[Stored data entries]
[Start of section]

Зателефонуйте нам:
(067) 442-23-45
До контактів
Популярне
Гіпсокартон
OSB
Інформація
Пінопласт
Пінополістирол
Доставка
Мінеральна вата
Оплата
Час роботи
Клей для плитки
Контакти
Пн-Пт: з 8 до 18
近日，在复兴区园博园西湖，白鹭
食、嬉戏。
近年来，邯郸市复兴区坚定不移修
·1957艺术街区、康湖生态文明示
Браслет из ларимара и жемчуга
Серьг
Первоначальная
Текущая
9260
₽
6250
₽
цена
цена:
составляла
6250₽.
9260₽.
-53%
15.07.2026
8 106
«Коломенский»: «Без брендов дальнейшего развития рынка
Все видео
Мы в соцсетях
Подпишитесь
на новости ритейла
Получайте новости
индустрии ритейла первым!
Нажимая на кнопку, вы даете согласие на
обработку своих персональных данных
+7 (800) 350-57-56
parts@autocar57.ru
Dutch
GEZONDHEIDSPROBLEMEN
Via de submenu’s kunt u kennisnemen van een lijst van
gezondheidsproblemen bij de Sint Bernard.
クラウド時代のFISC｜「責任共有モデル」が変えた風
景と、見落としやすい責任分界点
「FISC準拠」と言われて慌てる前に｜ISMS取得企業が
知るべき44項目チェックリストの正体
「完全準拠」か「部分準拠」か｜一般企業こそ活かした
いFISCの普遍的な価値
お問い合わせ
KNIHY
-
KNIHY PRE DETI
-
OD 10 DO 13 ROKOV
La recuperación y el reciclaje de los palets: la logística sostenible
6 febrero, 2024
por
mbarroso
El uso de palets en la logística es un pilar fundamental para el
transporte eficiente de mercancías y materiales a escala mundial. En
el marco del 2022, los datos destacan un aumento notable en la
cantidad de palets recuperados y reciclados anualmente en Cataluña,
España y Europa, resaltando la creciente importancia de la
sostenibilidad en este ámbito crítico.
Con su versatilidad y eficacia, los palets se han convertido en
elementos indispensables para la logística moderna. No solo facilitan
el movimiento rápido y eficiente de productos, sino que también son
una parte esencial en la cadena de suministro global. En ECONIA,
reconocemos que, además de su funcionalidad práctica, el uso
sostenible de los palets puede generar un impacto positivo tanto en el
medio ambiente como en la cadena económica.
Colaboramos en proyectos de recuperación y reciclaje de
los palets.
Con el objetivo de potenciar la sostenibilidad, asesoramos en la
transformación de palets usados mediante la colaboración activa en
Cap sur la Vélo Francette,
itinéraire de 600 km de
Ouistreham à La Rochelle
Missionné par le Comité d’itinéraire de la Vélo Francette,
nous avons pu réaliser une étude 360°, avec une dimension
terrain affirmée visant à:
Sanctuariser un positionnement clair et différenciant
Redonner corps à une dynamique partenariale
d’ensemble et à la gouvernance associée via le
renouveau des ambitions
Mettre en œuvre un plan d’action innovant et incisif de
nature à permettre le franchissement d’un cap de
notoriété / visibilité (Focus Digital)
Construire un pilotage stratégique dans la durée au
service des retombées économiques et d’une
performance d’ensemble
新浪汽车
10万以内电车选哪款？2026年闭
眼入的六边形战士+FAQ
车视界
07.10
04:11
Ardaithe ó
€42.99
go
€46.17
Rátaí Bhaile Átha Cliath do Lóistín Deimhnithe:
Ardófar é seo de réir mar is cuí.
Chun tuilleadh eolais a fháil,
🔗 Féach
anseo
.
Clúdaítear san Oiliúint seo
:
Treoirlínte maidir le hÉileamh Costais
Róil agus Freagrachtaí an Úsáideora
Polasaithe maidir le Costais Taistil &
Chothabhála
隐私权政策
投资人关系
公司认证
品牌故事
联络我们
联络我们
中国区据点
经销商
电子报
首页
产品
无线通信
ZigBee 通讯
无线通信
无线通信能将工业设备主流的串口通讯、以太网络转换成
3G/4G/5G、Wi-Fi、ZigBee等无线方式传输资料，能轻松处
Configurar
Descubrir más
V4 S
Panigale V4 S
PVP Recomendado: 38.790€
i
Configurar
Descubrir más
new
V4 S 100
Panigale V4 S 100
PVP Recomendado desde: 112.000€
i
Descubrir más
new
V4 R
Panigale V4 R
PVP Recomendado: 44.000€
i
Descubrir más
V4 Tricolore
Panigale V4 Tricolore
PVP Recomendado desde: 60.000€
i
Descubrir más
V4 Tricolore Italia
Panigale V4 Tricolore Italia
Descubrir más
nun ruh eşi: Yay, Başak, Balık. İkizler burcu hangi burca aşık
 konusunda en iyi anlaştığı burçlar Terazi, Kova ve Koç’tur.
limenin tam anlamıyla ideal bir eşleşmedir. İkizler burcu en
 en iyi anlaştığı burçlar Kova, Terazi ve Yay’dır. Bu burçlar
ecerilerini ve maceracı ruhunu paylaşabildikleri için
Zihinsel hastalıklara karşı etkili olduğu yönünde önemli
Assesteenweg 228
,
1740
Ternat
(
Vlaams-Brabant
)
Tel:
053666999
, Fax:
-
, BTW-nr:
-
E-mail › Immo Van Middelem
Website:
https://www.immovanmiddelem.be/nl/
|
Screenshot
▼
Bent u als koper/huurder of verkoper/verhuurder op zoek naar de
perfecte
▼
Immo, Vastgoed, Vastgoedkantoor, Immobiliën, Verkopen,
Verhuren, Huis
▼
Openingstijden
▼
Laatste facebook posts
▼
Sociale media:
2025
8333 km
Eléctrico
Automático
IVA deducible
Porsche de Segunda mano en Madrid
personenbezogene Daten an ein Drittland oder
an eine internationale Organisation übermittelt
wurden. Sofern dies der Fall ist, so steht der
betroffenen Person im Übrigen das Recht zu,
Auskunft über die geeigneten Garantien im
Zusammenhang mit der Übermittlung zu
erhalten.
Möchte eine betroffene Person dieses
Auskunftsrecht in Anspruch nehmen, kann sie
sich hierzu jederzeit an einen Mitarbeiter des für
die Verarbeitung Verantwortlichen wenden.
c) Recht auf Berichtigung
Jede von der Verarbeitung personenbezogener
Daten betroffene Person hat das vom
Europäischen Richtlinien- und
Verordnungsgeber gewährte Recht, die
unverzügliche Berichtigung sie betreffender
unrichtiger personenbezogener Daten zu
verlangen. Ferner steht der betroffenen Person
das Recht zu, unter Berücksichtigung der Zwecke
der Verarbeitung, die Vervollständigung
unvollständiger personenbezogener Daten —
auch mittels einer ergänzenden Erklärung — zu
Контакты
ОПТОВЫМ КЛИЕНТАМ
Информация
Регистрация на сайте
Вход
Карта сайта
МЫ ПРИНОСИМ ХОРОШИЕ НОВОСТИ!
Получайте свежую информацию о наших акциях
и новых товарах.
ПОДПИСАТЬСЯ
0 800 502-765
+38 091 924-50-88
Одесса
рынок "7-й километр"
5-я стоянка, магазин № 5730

[End of section]

:: Required work ::
Present every line of the material above as a numbered list, and leave out any blank lines.

:: Reply to the task ::
1. Зателефонуйте нам:
2. (067) 442-23-45
3. До контактів
4. Популярне
5. Гіпсокартон
6. OSB
7. Інформація
8. Пінопласт
9. Пінополістирол
10. Доставка
11. Мінеральна вата
12. Оплата
13. Час роботи
14. Клей для плитки
15. Контакти
16. Пн-Пт: з 8 до 18
17. 近日，在复兴区园博园西湖，白鹭
18. 食、嬉戏。
19. 近年来，邯郸市复兴区坚定不移修
20. ·1957艺术街区、康湖生态文明示
21. Браслет из ларимара и жемчуга
22. Серьг
23. Первоначальная
24. Текущая
25. 9260
26. ₽
27. 6250
28. ₽
29. цена
30. цена:
31. составляла
32. 6250₽.
33. 9260₽.
34. -53%
35. 15.07.2026
36. 8 106
37. «Коломенский»: «Без брендов дальнейшего развития рынка
38. Все видео
39. Мы в соцсетях
40. Подпишитесь
41. на новости ритейла
42. Получайте новости
43. индустрии ритейла первым!
44. Нажимая на кнопку, вы даете согласие на
45. обработку своих персональных данных
46. +7 (800) 350-57-56
47. parts@autocar57.ru
48. Dutch
49. GEZONDHEIDSPROBLEMEN
50. Via de submenu’s kunt u kennisnemen van een lijst van
51. gezondheidsproblemen bij de Sint Bernard.
52. クラウド時代のFISC｜「責任共有モデル」が変えた風
53. 景と、見落としやすい責任分界点
54. 「FISC準拠」と言われて慌てる前に｜ISMS取得企業が
55. 知るべき44項目チェックリストの正体
56. 「完全準拠」か「部分準拠」か｜一般企業こそ活かした
57. いFISCの普遍的な価値
58. お問い合わせ
59. KNIHY
60. -
61. KNIHY PRE DETI
62. -
63. OD 10 DO 13 ROKOV
64. La recuperación y el reciclaje de los palets: la logística sostenible
65. 6 febrero, 2024
66. por
67. mbarroso
68. El uso de palets en la logística es un pilar fundamental para el
69. transporte eficiente de mercancías y materiales a escala mundial. En
70. el marco del 2022, los datos destacan un aumento notable en la
71. cantidad de palets recuperados y reciclados anualmente en Cataluña,
72. España y Europa, resaltando la creciente importancia de la
73. sostenibilidad en este ámbito crítico.
74. Con su versatilidad y eficacia, los palets se han convertido en
75. elementos indispensables para la logística moderna. No solo facilitan
76. el movimiento rápido y eficiente de productos, sino que también son
77. una parte esencial en la cadena de suministro global. En ECONIA,
78. reconocemos que, además de su funcionalidad práctica, el uso
79. sostenible de los palets puede generar un impacto positivo tanto en el
80. medio ambiente como en la cadena económica.
81. Colaboramos en proyectos de recuperación y reciclaje de
82. los palets.
83. Con el objetivo de potenciar la sostenibilidad, asesoramos en la
84. transformación de palets usados mediante la colaboración activa en
85. Cap sur la Vélo Francette,
86. itinéraire de 600 km de
87. Ouistreham à La Rochelle
88. Missionné par le Comité d’itinéraire de la Vélo Francette,
89. nous avons pu réaliser une étude 360°, avec une dimension
90. terrain affirmée visant à:
91. Sanctuariser un positionnement clair et différenciant
92. Redonner corps à une dynamique partenariale
93. d’ensemble et à la gouvernance associée via le
94. renouveau des ambitions
95. Mettre en œuvre un plan d’action innovant et incisif de
96. nature à permettre le franchissement d’un cap de
97. notoriété / visibilité (Focus Digital)
98. Construire un pilotage stratégique dans la durée au
99. service des retombées économiques et d’une
100. performance d’ensemble
101. 新浪汽车
102. 10万以内电车选哪款？2026年闭
103. 眼入的六边形战士+FAQ
104. 车视界
105. 07.10
106. 04:11
107. Ardaithe ó
108. €42.99
109. go
110. €46.17
111. Rátaí Bhaile Átha Cliath do Lóistín Deimhnithe:
112. Ardófar é seo de réir mar is cuí.
113. Chun tuilleadh eolais a fháil,
114. 🔗 Féach
115. anseo
116. .
117. Clúdaítear san Oiliúint seo
118. :
119. Treoirlínte maidir le hÉileamh Costais
120. Róil agus Freagrachtaí an Úsáideora
121. Polasaithe maidir le Costais Taistil &
122. Chothabhála
123. 隐私权政策
124. 投资人关系
125. 公司认证
126. 品牌故事
127. 联络我们
128. 联络我们
129. 中国区据点
130. 经销商
131. 电子报
132. 首页
133. 产品
134. 无线通信
135. ZigBee 通讯
136. 无线通信
137. 无线通信能将工业设备主流的串口通讯、以太网络转换成
138. 3G/4G/5G、Wi-Fi、ZigBee等无线方式传输资料，能轻松处
139. Configurar
140. Descubrir más
141. V4 S
142. Panigale V4 S
143. PVP Recomendado: 38.790€
144. i
145. Configurar
146. Descubrir más
147. new
148. V4 S 100
149. Panigale V4 S 100
150. PVP Recomendado desde: 112.000€
151. i
152. Descubrir más
153. new
154. V4 R
155. Panigale V4 R
156. PVP Recomendado: 44.000€
157. i
158. Descubrir más
159. V4 Tricolore
160. Panigale V4 Tricolore
161. PVP Recomendado desde: 60.000€
162. i
163. Descubrir más
164. V4 Tricolore Italia
165. Panigale V4 Tricolore Italia
166. Descubrir más
167. nun ruh eşi: Yay, Başak, Balık. İkizler burcu hangi burca aşık
168.  konusunda en iyi anlaştığı burçlar Terazi, Kova ve Koç’tur.
169. limenin tam anlamıyla ideal bir eşleşmedir. İkizler burcu en
170.  en iyi anlaştığı burçlar Kova, Terazi ve Yay’dır. Bu burçlar
171. ecerilerini ve maceracı ruhunu paylaşabildikleri için
172. Zihinsel hastalıklara karşı etkili olduğu yönünde önemli
173. Assesteenweg 228
174. ,
175. 1740
176. Ternat
177. (
178. Vlaams-Brabant
179. )
180. Tel:
181. 053666999
182. , Fax:
183. -
184. , BTW-nr:
185. -
186. E-mail › Immo Van Middelem
187. Website:
188. https://www.immovanmiddelem.be/nl/
189. |
190. Screenshot
191. ▼
192. Bent u als koper/huurder of verkoper/verhuurder op zoek naar de
193. perfecte
194. ▼
195. Immo, Vastgoed, Vastgoedkantoor, Immobiliën, Verkopen,
196. Verhuren, Huis
197. ▼
198. Openingstijden
199. ▼
200. Laatste facebook posts
201. ▼
202. Sociale media:
203. 2025
204. 8333 km
205. Eléctrico
206. Automático
207. IVA deducible
208. Porsche de Segunda mano en Madrid
209. personenbezogene Daten an ein Drittland oder
210. an eine internationale Organisation übermittelt
211. wurden. Sofern dies der Fall ist, so steht der
212. betroffenen Person im Übrigen das Recht zu,
213. Auskunft über die geeigneten Garantien im
214. Zusammenhang mit der Übermittlung zu
215. erhalten.
216. Möchte eine betroffene Person dieses
217. Auskunftsrecht in Anspruch nehmen, kann sie
218. sich hierzu jederzeit an einen Mitarbeiter des für
219. die Verarbeitung Verantwortlichen wenden.
220. c) Recht auf Berichtigung
221. Jede von der Verarbeitung personenbezogener
222. Daten betroffene Person hat das vom
223. Europäischen Richtlinien- und
224. Verordnungsgeber gewährte Recht, die
225. unverzügliche Berichtigung sie betreffender
226. unrichtiger personenbezogener Daten zu
227. verlangen. Ferner steht der betroffenen Person
228. das Recht zu, unter Berücksichtigung der Zwecke
229. der Verarbeitung, die Vervollständigung
230. unvollständiger personenbezogener Daten —
231. auch mittels einer ergänzenden Erklärung — zu
232. Контакты
233. ОПТОВЫМ КЛИЕНТАМ
234. Информация
235. Регистрация на сайте
236. Вход
237. Карта сайта
238. МЫ ПРИНОСИМ ХОРОШИЕ НОВОСТИ!
239. Получайте свежую информацию о наших акциях
240. и новых товарах.
241. ПОДПИСАТЬСЯ
242. 0 800 502-765
243. +38 091 924-50-88
244. Одесса
245. рынок "7-й километр"
246. 5-я стоянка, магазин № 5730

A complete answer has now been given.